# February meeting



## Michael (Jul 20, 2010)

*Date and Time:* Sunday, 24 February at 1 PM
*Topic:* Demonstration of how to set up a Walstad tank
*Where:* Nancy (Haiven) is generously hosting the club again this month.
*What to Bring:* Membership cards, snacks, plants to trade (members only)

The Walstad method is an easy way of establishing a successful planted aquarium. It was developed in the 1990s by Diana Walstad, and described in her book, _Ecology of the Planted Aquarium_. Walstad tanks use soil substrate, low to medium lighting, no CO2, and no artificial fertilizers. Once mature, they are very stable and require little maintenance.

Address of the meeting is available on our web site, http://www.aquatic-plants.org/meetings.html. More information about the Walstad method is available in the El Natural forum here on APC.


----------



## BriDroid (Oct 2, 2012)

Sounds fun!

Thanks for hosting again Nancy!


----------



## fishyjoe24 (May 18, 2010)

Thanks for hosting again, and haven't forgot about getting angelfish from you. just been busy.


----------



## jerrybforl (Jul 22, 2008)

Just moved back into town. Can't wait to attend. Will need the address though.


----------



## Michael (Jul 20, 2010)

JJ, just go to the club web site from the link above, and use the auto-responder. Send an email to the responder, and it will email you back with the address.

When we have meetings in member's homes we don't like to publish their addresses on the web.


----------



## TetraGuy72 (Dec 12, 2009)

I am going to do everything in my power to make this meeting.

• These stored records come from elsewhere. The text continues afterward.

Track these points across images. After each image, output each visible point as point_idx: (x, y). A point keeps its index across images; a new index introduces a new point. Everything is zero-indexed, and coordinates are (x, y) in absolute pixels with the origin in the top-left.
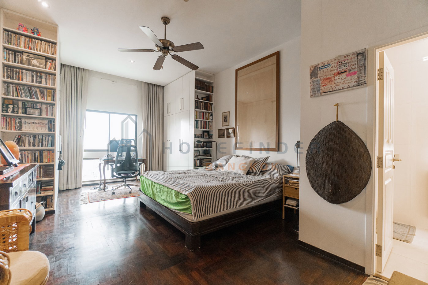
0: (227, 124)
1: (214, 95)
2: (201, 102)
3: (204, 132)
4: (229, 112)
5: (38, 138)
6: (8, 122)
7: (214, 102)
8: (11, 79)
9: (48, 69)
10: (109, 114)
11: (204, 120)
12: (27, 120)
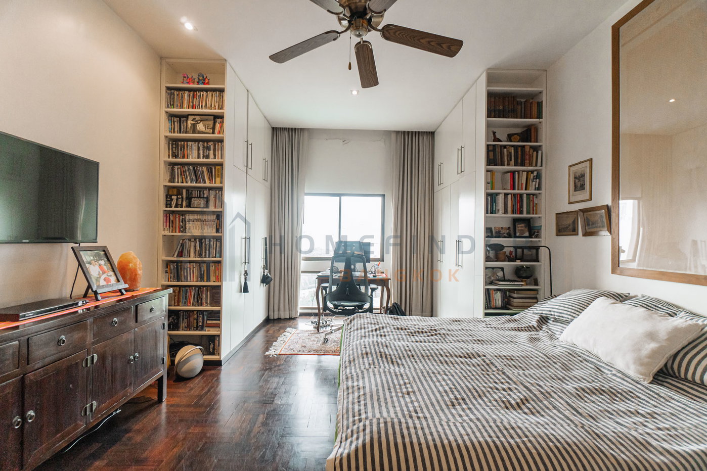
0: (587, 197)
1: (544, 124)
2: (505, 147)
3: (515, 221)
4: (591, 160)
5: (205, 244)
6: (172, 221)
7: (544, 141)
8: (176, 158)
9: (217, 133)
10: (338, 198)
11: (516, 191)
12: (191, 217)
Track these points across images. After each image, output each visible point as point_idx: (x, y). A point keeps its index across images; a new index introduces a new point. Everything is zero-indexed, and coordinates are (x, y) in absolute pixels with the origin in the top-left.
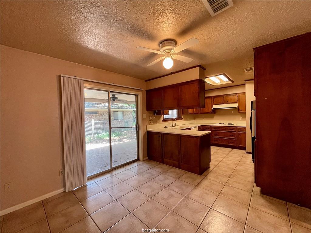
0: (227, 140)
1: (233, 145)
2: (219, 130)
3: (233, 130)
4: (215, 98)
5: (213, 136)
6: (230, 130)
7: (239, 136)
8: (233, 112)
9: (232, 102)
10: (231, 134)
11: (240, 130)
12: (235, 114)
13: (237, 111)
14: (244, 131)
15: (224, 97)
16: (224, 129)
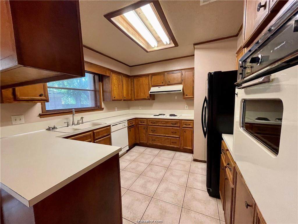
0: (168, 139)
1: (176, 146)
2: (157, 124)
3: (175, 124)
4: (153, 77)
5: (150, 134)
6: (172, 124)
7: (184, 133)
8: (176, 97)
9: (176, 82)
10: (173, 131)
11: (185, 125)
12: (178, 101)
13: (182, 96)
14: (190, 126)
15: (164, 75)
16: (164, 122)
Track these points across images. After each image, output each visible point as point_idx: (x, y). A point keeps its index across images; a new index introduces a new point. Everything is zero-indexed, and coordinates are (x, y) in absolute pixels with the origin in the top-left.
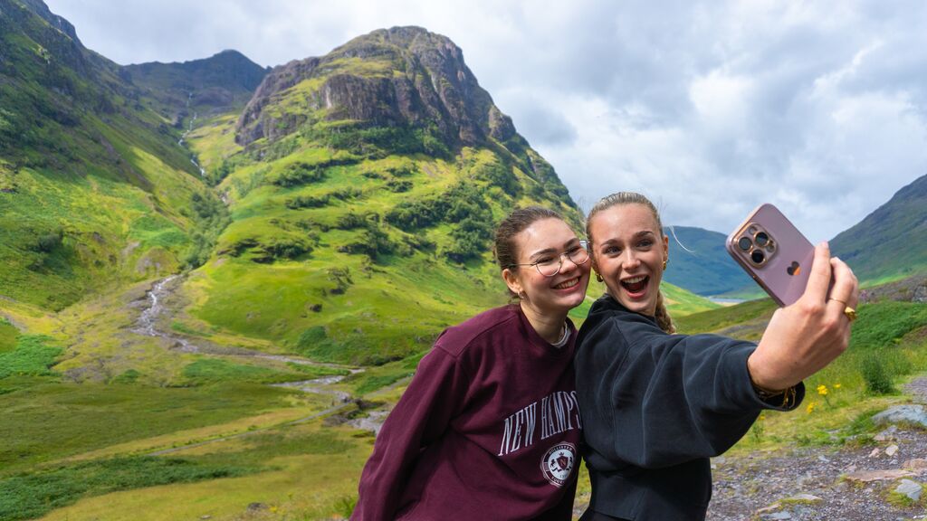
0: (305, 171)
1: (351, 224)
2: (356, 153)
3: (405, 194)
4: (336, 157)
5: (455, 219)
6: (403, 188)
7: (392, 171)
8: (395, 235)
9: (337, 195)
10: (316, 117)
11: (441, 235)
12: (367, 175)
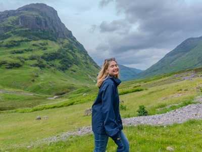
0: (14, 43)
1: (33, 58)
2: (30, 38)
3: (45, 51)
4: (24, 39)
5: (60, 58)
6: (44, 49)
7: (41, 44)
8: (45, 62)
9: (25, 50)
10: (16, 27)
11: (57, 63)
12: (34, 45)
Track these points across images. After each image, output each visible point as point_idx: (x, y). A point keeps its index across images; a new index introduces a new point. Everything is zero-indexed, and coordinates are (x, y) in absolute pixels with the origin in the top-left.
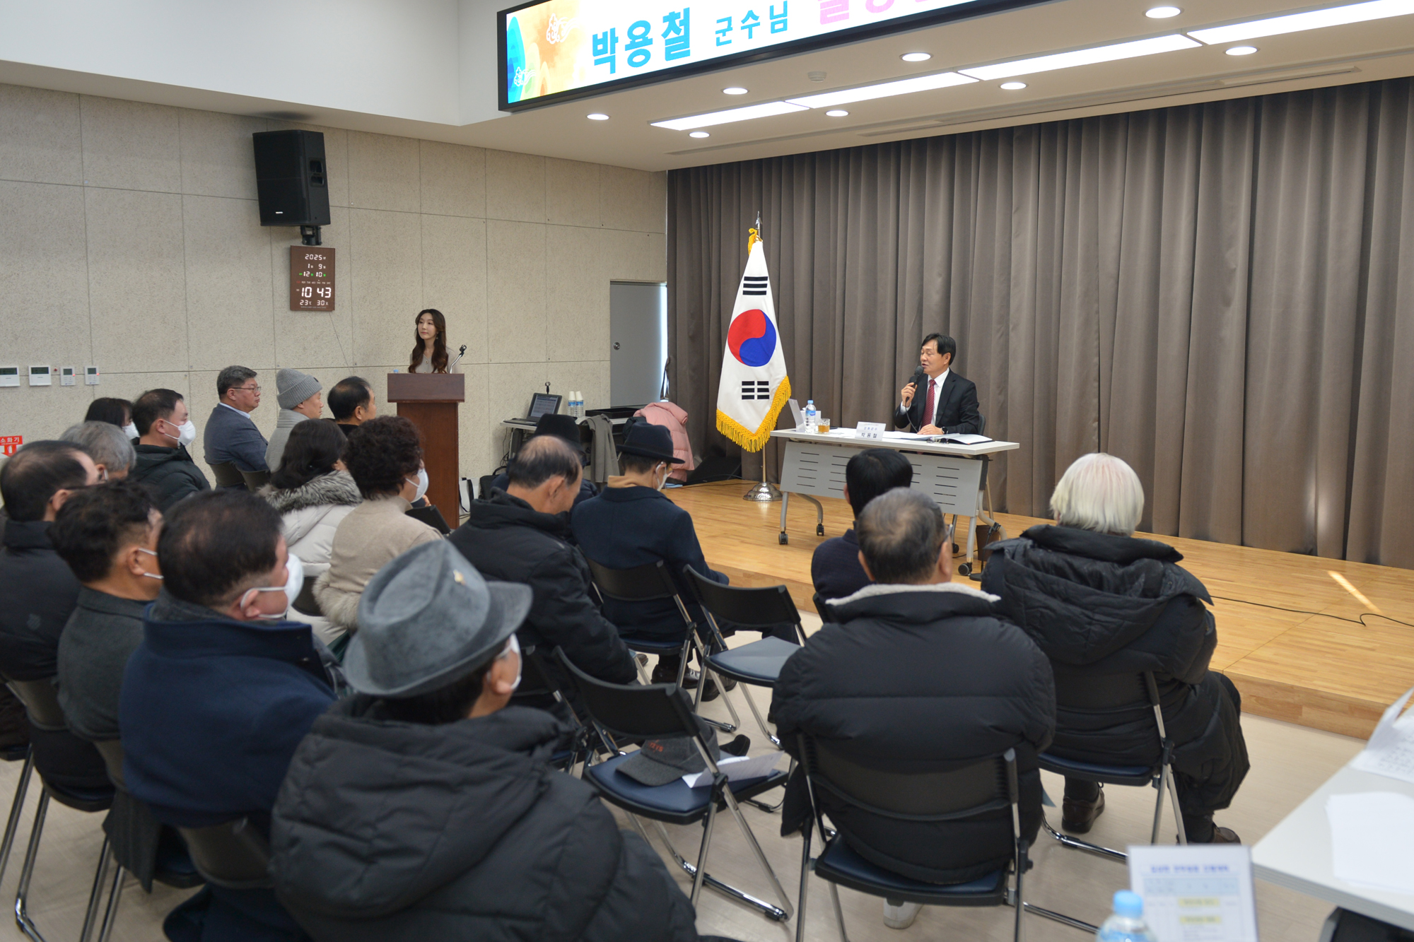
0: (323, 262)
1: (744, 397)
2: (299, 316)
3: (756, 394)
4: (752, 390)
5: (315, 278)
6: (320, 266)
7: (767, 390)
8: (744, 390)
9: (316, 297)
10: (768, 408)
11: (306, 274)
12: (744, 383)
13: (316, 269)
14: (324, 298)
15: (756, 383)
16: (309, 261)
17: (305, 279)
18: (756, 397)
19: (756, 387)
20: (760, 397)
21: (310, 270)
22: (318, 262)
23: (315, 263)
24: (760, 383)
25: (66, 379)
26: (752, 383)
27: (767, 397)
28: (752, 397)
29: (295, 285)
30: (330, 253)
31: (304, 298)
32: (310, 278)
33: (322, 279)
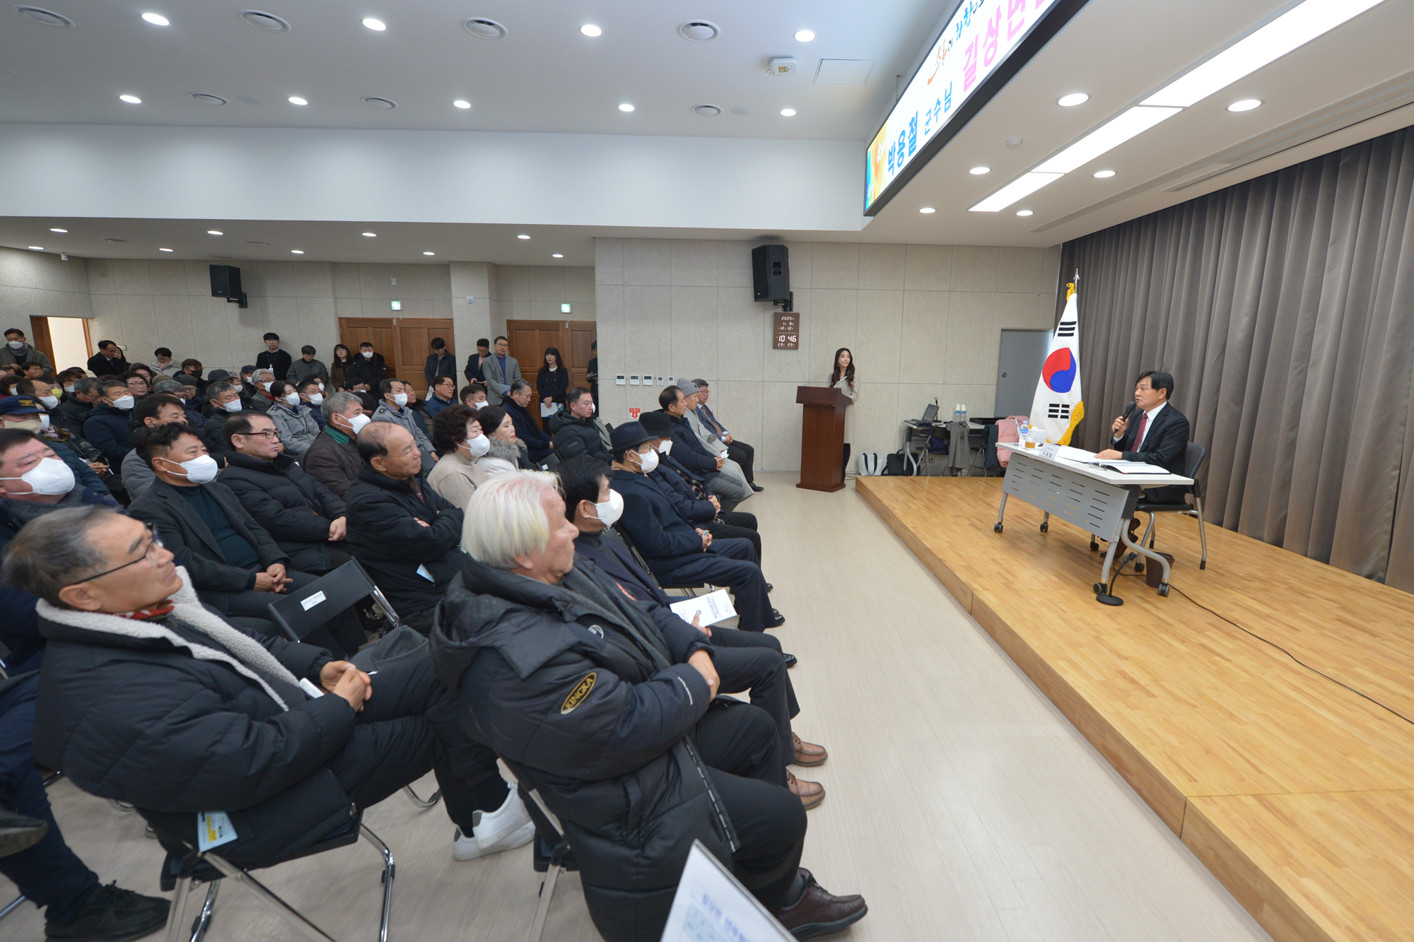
0: (792, 321)
1: (1050, 416)
2: (778, 352)
3: (1060, 414)
4: (1057, 411)
5: (787, 331)
6: (791, 323)
7: (1067, 412)
8: (1050, 411)
9: (787, 341)
10: (1068, 426)
11: (782, 328)
12: (1051, 405)
13: (788, 325)
14: (792, 342)
15: (1061, 406)
16: (784, 321)
17: (782, 331)
18: (1059, 417)
19: (1060, 408)
20: (1062, 417)
21: (784, 326)
22: (789, 321)
23: (787, 322)
24: (1063, 406)
25: (647, 382)
26: (1058, 406)
27: (1067, 417)
28: (1056, 416)
29: (776, 333)
30: (797, 316)
31: (781, 342)
32: (784, 331)
33: (791, 331)
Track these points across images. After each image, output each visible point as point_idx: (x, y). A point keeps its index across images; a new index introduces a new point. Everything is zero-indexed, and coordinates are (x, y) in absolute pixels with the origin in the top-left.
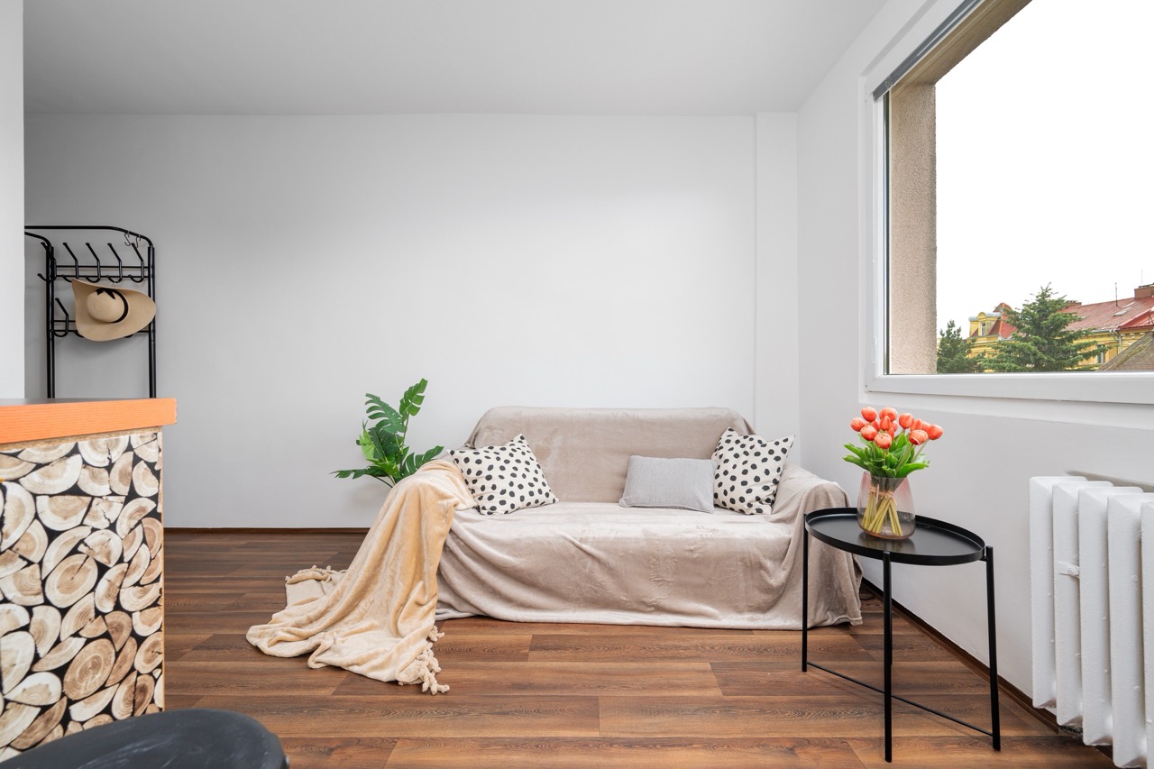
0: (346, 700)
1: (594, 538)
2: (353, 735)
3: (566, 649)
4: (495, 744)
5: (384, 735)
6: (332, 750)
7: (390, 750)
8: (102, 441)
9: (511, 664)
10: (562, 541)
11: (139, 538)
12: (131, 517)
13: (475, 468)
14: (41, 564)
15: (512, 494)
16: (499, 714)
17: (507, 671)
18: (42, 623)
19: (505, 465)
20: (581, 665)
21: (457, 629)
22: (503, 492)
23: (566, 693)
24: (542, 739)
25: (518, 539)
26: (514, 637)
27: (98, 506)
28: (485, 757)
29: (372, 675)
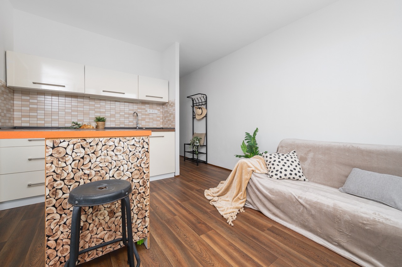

If not I can try to drop some plantsoff with Nancy since she lives close to my work. 

BTW, who should I talk to about maybe getting my 2013 membership card? Is that Mike Cameron?


----------



## TanyaQ2000 (Jan 31, 2010)

TetraGuy72 said:


> BTW, who should I talk to about maybe getting my 2013 membership card? Is that Mike Cameron?


yes; however Nancy is now the club treasurer so she may be able to assist as well


----------



## KingBichir (Jun 12, 2012)

going to be attending and joining the club. just started a 75g and looking for some ground cover plants(dwarf baby tears or something similar but open to suggestions)


----------



## rmtsaucedo (Dec 22, 2012)

I won't be able to make this meeting!  I'm so sad I will be missing the demonstration!! My husband has vacation and we will be out of town. But I would still love to leave some clippings of plants I need to trim if possible. Do you think the clippings would be okay if I left them with someone who is attending on the Friday before the meeting?


----------



## Michael (Jul 20, 2010)

Sure, they will be fine. The easiest way is to put them in a plastic bag with some wet paper towel, but no water.


----------